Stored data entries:
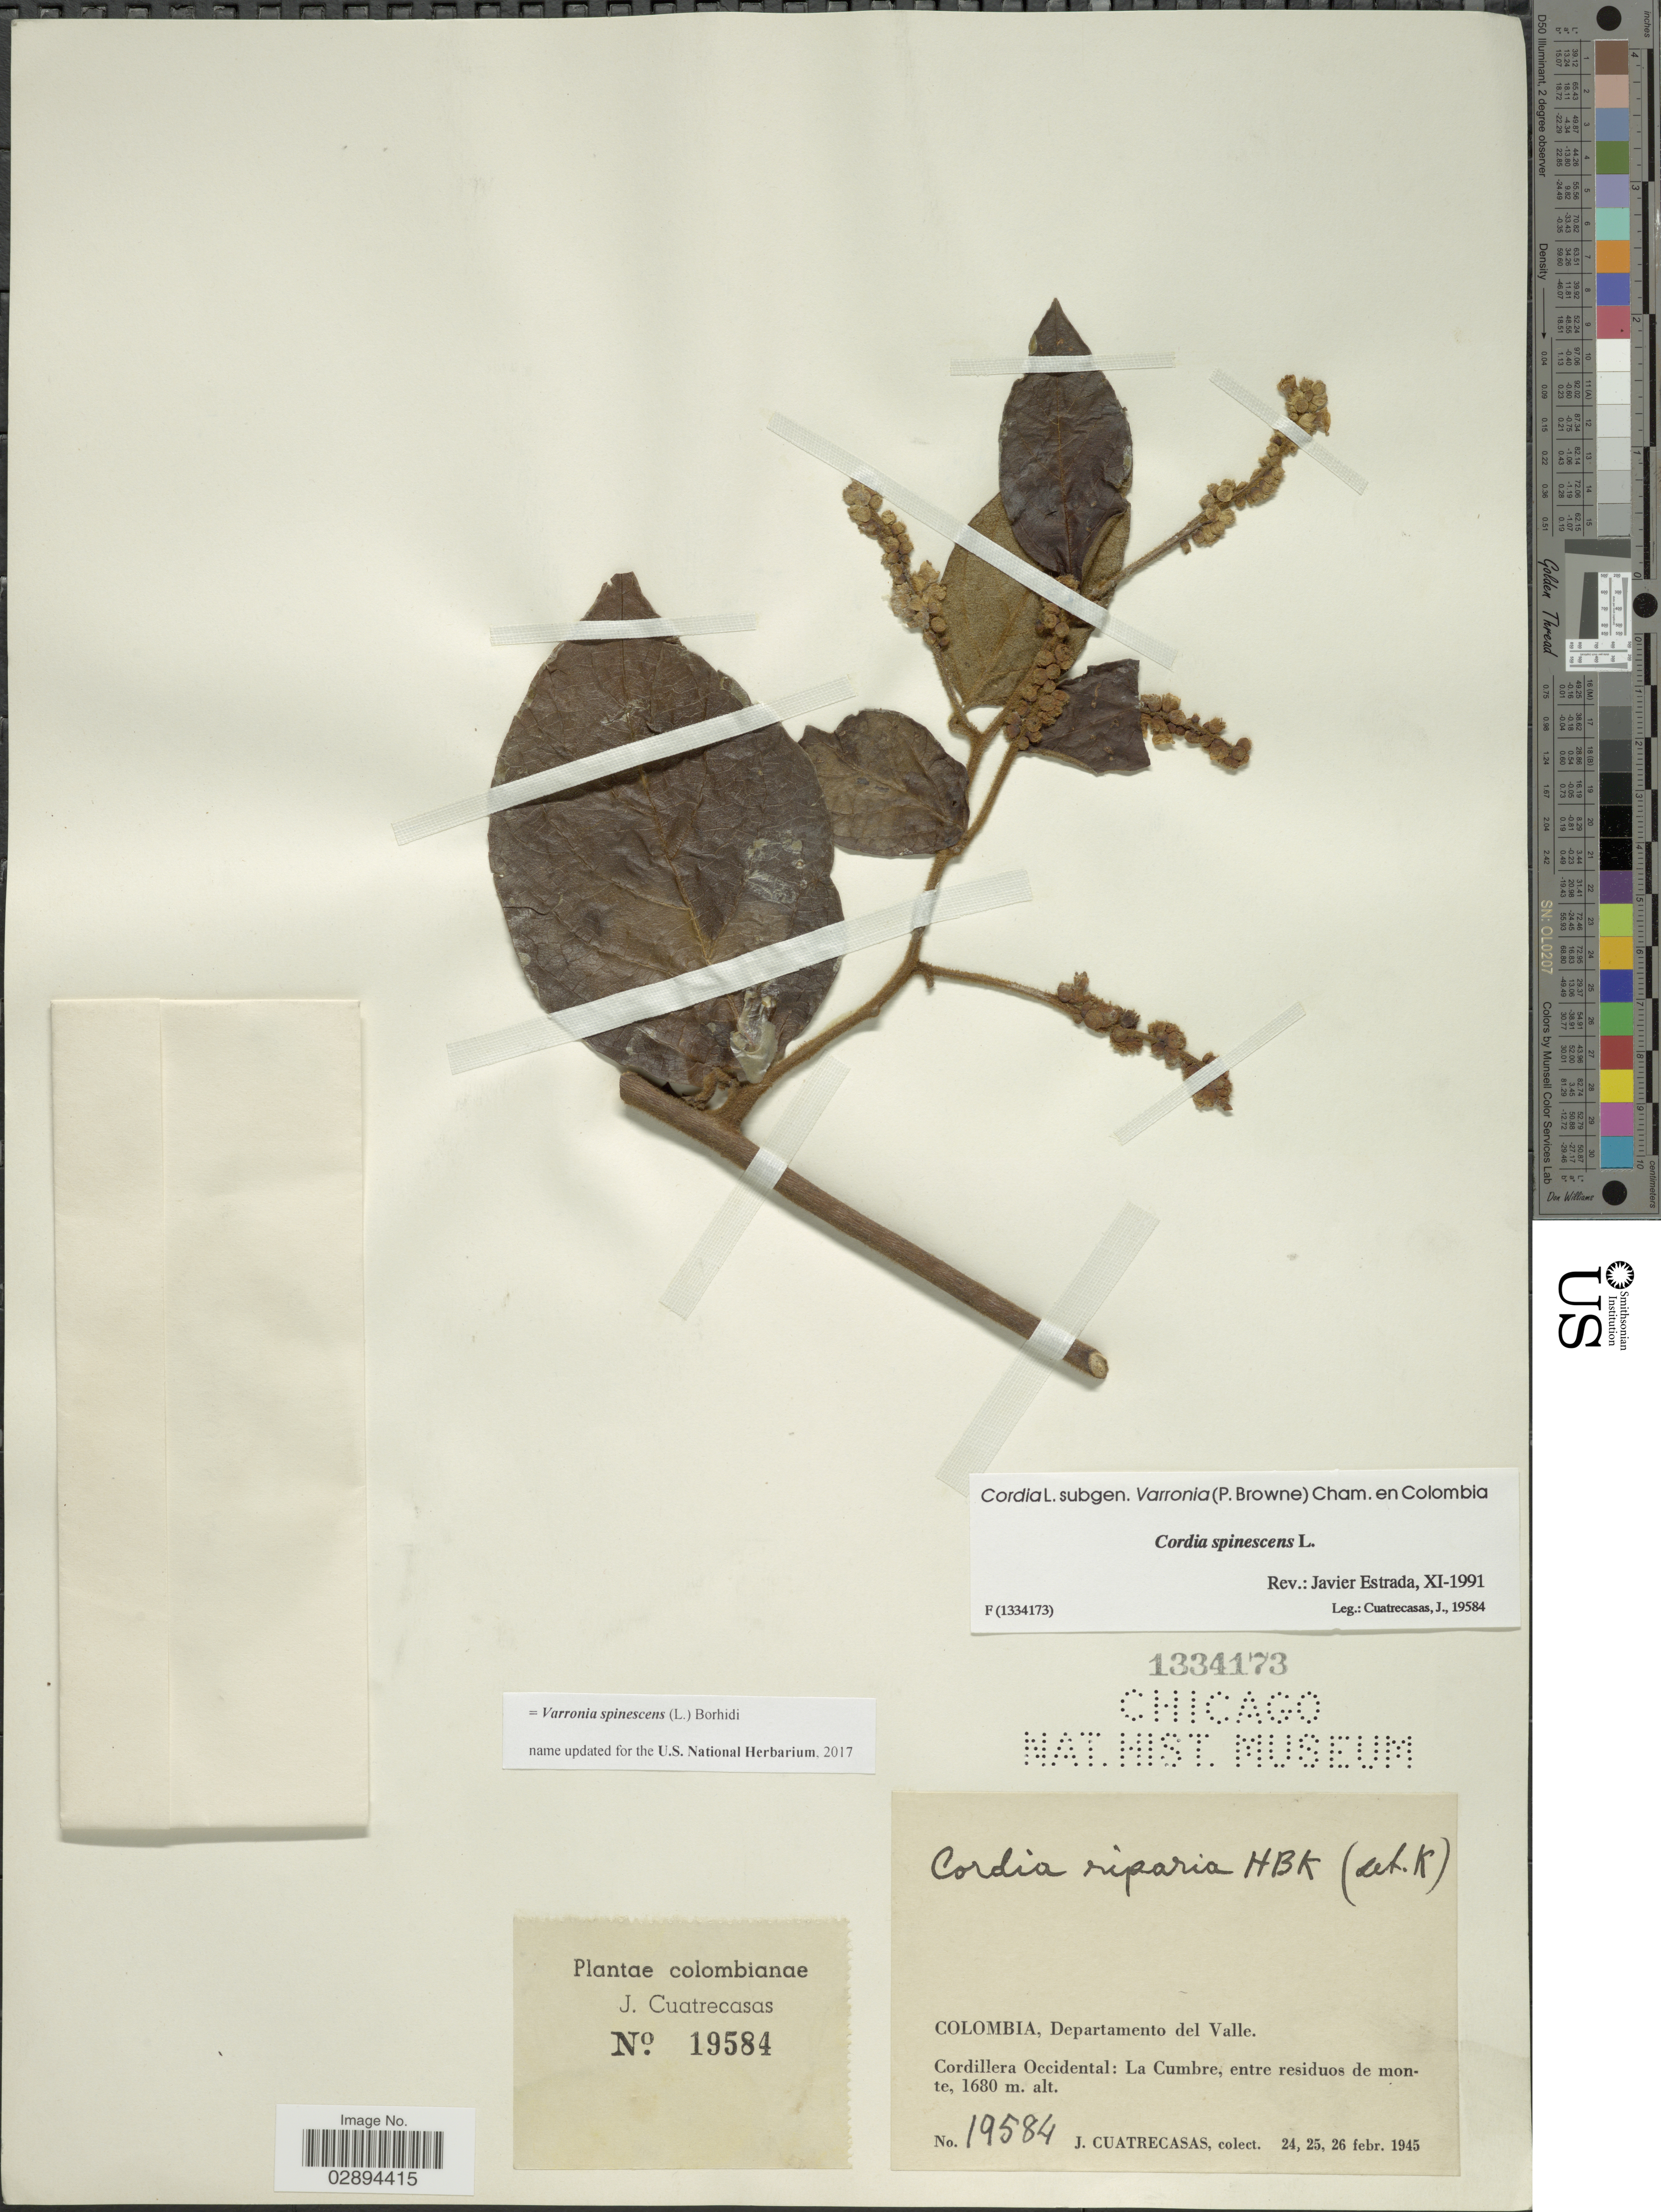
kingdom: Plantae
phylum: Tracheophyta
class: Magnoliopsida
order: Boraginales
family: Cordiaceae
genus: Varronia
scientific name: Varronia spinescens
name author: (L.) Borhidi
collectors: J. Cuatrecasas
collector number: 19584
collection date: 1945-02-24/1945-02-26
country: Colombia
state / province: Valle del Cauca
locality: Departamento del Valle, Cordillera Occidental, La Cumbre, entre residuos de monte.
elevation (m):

SET TASK:
Change "collection date" to "date collected" throughout the listing above and write out the result with nothing else altered. Omit the pictures.

REPLY TO THE TASK:
kingdom: Plantae
phylum: Tracheophyta
class: Magnoliopsida
order: Boraginales
family: Cordiaceae
genus: Varronia
scientific name: Varronia spinescens
name author: (L.) Borhidi
collectors: J. Cuatrecasas
collector number: 19584
date collected: 1945-02-24/1945-02-26
country: Colombia
state / province: Valle del Cauca
locality: Departamento del Valle, Cordillera Occidental, La Cumbre, entre residuos de monte.
elevation (m):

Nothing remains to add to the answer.